In this tutorial we will show how to train a basic biomechanical model using keras-rl
.
To make it work, follow the instructions in https://github.com/stanfordnmbl/osim-rl#getting-started i.e. run
conda create -n opensim-rl -c kidzik opensim python=3.6.1
activate opensim-rl
pip install git+https://github.com/stanfordnmbl/osim-rl.git
Then run
pip install keras tensorflow keras-rl jupyter
git clone https://github.com/stanfordnmbl/osim-rl.git
cd osim-rl
follow the instructions and once jupyter is installed and type
jupyter notebook
This should open the browser with jupyter. Navigate to this notebook, i.e. to the file examples/train.arm.ipynb
.
The following two blocks load necessary libraries and create a simulator environment.
In [ ]:
import osim
import numpy as np
import sys
# Keras libraries
from keras.optimizers import Adam
import numpy as np
from helpers import *
from rl.agents import DDPGAgent
from rl.memory import SequentialMemory
from rl.random import OrnsteinUhlenbeckProcess
from keras.optimizers import RMSprop
import argparse
import math
In [ ]:
# Load arm environment
from osim.env import Arm2DEnv
env = Arm2DEnv(True)
In [ ]:
# Create networks for DDPG
# Next, we build a very simple model.
actor = policy_nn(env.observation_space.shape[0], env.action_space.shape[0], hidden_layers = 3, hidden_size = 32)
print(actor.summary())
In [ ]:
qfunc = q_nn(env.observation_space.shape[0], env.action_space.shape[0], hidden_layers = 3, hidden_size = 64)
print(qfunc[0].summary())
In [ ]:
# Set up the agent for training
memory = SequentialMemory(limit=100000, window_length=1)

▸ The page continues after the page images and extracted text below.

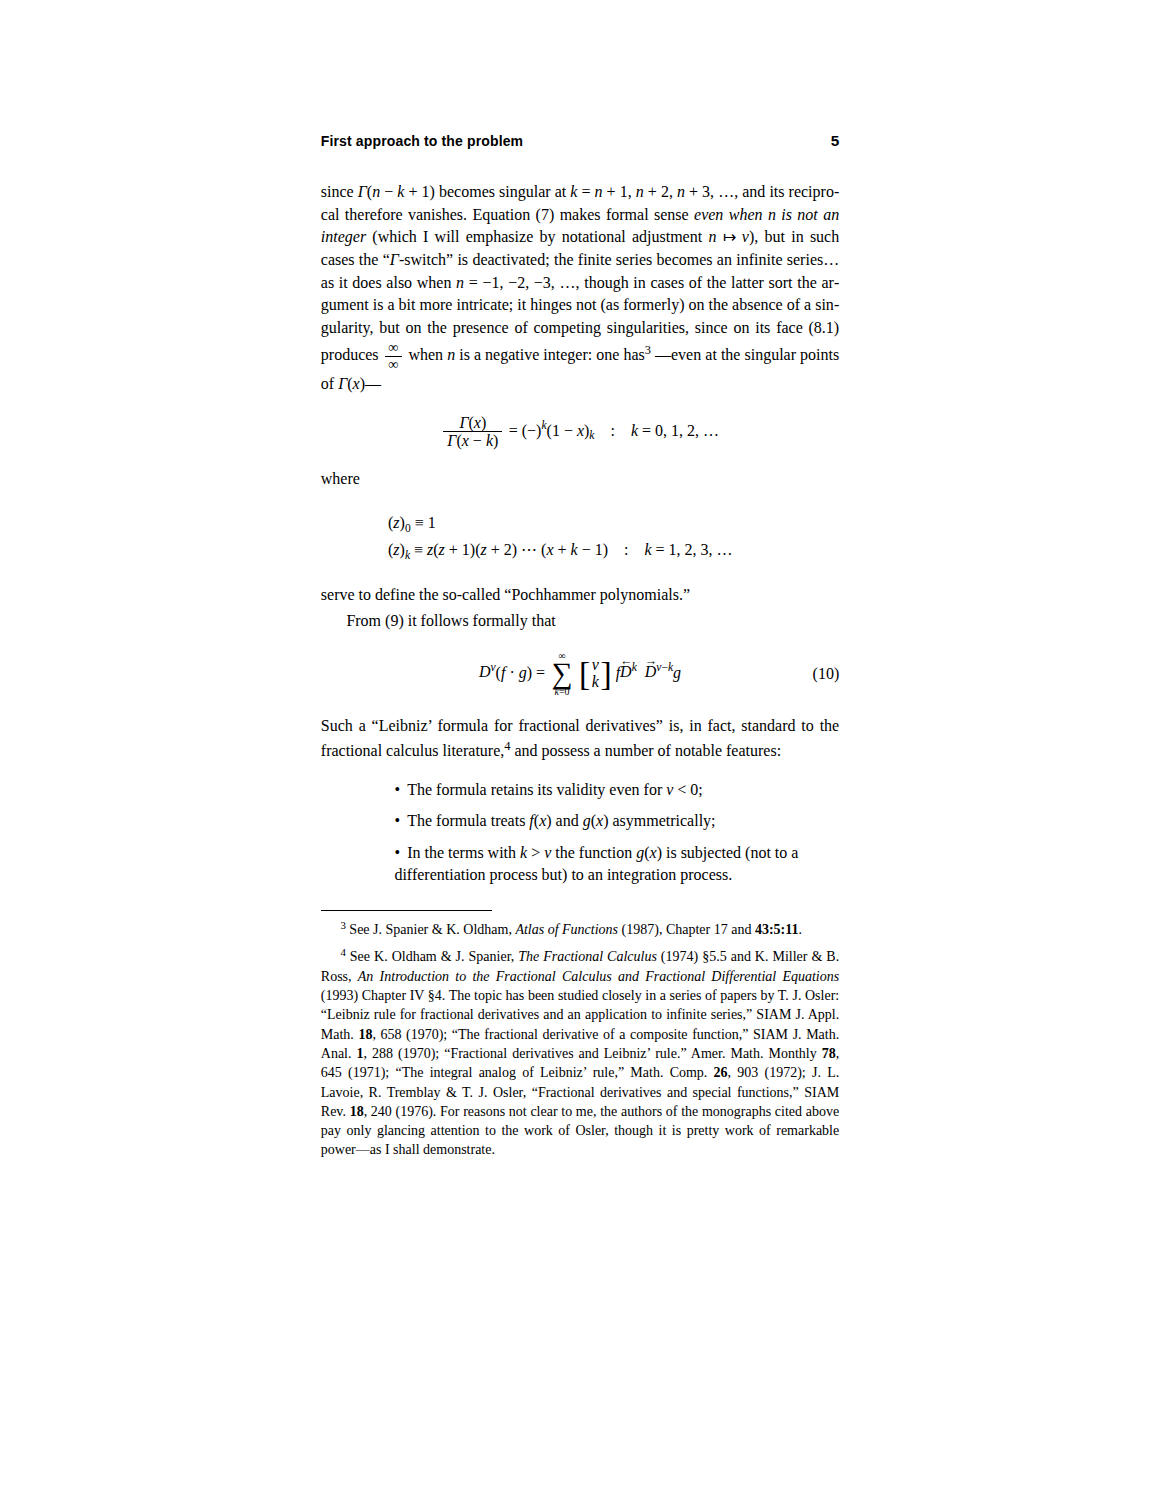First approach to the problem 5
since Γ(n − k + 1) becomes singular at k = n + 1, n + 2, n + 3, …, and its reciprocal therefore vanishes. Equation (7) makes formal sense even when n is not an integer (which I will emphasize by notational adjustment n ↦ ν), but in such cases the “Γ-switch” is deactivated; the finite series becomes an infinite series…as it does also when n = −1, −2, −3, …, though in cases of the latter sort the argument is a bit more intricate; it hinges not (as formerly) on the absence of a singularity, but on the presence of competing singularities, since on its face (8.1) produces ∞∞ when n is a negative integer: one has3 —even at the singular points of Γ(x)—
Γ(x) Γ(x − k) = (−)k(1 − x)k : k = 0, 1, 2, …
where
(z)0 ≡ 1
(z)k ≡ z(z + 1)(z + 2) ⋯ (x + k − 1) : k = 1, 2, 3, …
serve to define the so-called “Pochhammer polynomials.”
From (9) it follows formally that
Dν(f · g) = ∞∑k=0 [νk] f←D k →D ν−k g (10)
Such a “Leibniz’ formula for fractional derivatives” is, in fact, standard to the fractional calculus literature,4 and possess a number of notable features:
•The formula retains its validity even for ν < 0;
•The formula treats f(x) and g(x) asymmetrically;
•In the terms with k > ν the function g(x) is subjected (not to a differentiation process but) to an integration process.
3 See J. Spanier & K. Oldham, Atlas of Functions (1987), Chapter 17 and 43:5:11.
4 See K. Oldham & J. Spanier, The Fractional Calculus (1974) §5.5 and K. Miller & B. Ross, An Introduction to the Fractional Calculus and Fractional Differential Equations (1993) Chapter IV §4. The topic has been studied closely in a series of papers by T. J. Osler: “Leibniz rule for fractional derivatives and an application to infinite series,” SIAM J. Appl. Math. 18, 658 (1970); “The fractional derivative of a composite function,” SIAM J. Math. Anal. 1, 288 (1970); “Fractional derivatives and Leibniz’ rule.” Amer. Math. Monthly 78, 645 (1971); “The integral analog of Leibniz’ rule,” Math. Comp. 26, 903 (1972); J. L. Lavoie, R. Tremblay & T. J. Osler, “Fractional derivatives and special functions,” SIAM Rev. 18, 240 (1976). For reasons not clear to me, the authors of the monographs cited above pay only glancing attention to the work of Osler, though it is pretty work of remarkable power—as I shall demonstrate.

random_process = OrnsteinUhlenbeckProcess(theta=.15, mu=0., sigma=.2, size=env.action_space.shape)
agent = DDPGAgent(nb_actions=env.action_space.shape[0], actor=actor, critic=qfunc[0], critic_action_input=qfunc[1],
memory=memory, nb_steps_warmup_critic=100, nb_steps_warmup_actor=100,
random_process=random_process, gamma=.99, target_model_update=1e-3,
delta_clip=1.)
agent.compile(Adam(lr=.001, clipnorm=1.), metrics=['mae'])
In [ ]:
# Okay, now it's time to learn something! We visualize the training here for show, but this
# slows down training quite a lot. You can always safely abort the training prematurely by
# stopping the notebook
agent.fit(env, nb_steps=2000, visualize=False, verbose=0, nb_max_episode_steps=200, log_interval=10000)
# After training is done, we save the final weights.
# agent.save_weights(args.model, overwrite=True)
In [ ]:
# agent.load_weights(args.model)
# Finally, evaluate our algorithm for 2 episodes.
agent.test(env, nb_episodes=2, visualize=False, nb_max_episode_steps=1000)